EXERCISE INSTRUCTIONS:
Answer these from the text on the state suits against the individual mandate:
1. In what year does the tax penalty for an individual's failure to obtain insurance first kick in?
2. What penalty do the uninsured face in 2014, and what does it rise to in 2016?
3. What office did Charlie Crist hold for four years before launching his gubernatorial career?

SELECTED EXCERPT:
------------------------

The absence of arguments on the merits is the least of the state plaintiffs’ problems. Federal courts have long insisted that plaintiffs be personally and imminent affected by a challenged law. But rather obviously, the individual mandate does not apply to states, and there’s no reason states must stand in for individuals. Even in the Liberty University suit, it’s hard to see why harm is imminent. No tax penalty for an individual’s failure to obtain insurance kicks in until 2014. Even in 2014, the recalcitrant uninsured face a penalty of only $95, rising to $750 in 2016. All this also assumes that Congressional Republicans do not amend the law in the interim.

Highly speculative and doctrinally out-to-sea, these suits cannot be about the law. As their timing shows, they are a continuation of politics by other means.

Both state suits were filed by attorneys general who are separately elected in places where that office is a steppingstone to higher office. Current Florida Governor Charlie Crist used a four-year stint as attorney general to launch his gubernatorial career. Virginia Attorney General Ken Cuccinelli’s suit follows his criticism of discrimination rules at colleges protecting gays and lesbians. (Cuccinelli’s conception of "freedom" is apparently flouted by the hypothetical payment of $95 four years’ hence but unfazed by the prospect of verbal or physical abuse on the basis of sexuality).

------------------------

SOURCE MATERIAL:
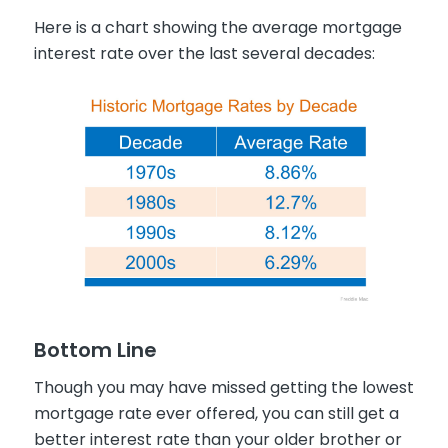
Here is a chart showing the average mortgage
interest rate over the last several decades:
Bottom Line
Though you may have missed getting the lowest
mortgage rate ever offered, you can still get a
better interest rate than your older brother or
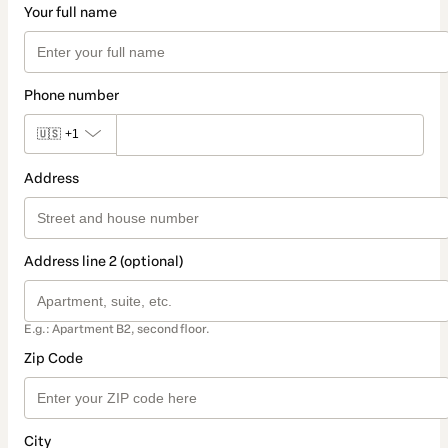
Your full name
Phone number
🇺🇸
+1
Address
Address line 2 (optional)
E.g.: Apartment B2, second floor.
Zip Code
City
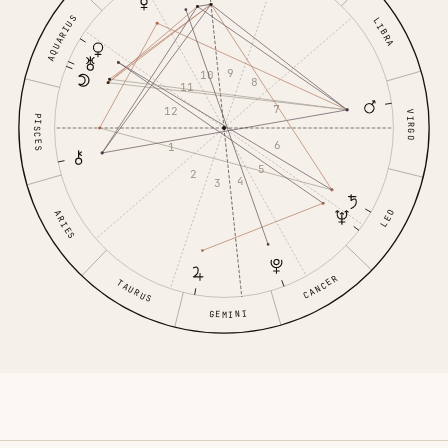
AQUARIUS
LIBRA
9
10
8
11
7
12
VIRGO
PISCES
6
1
5
2
4
3
LEO
ARIES
CANCER
TAURUS
GEMINI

------------------------

SOLUTION TO THIS TASK:
1. 2014.
2. $95 in 2014, rising to $750 in 2016.
3. Attorney general.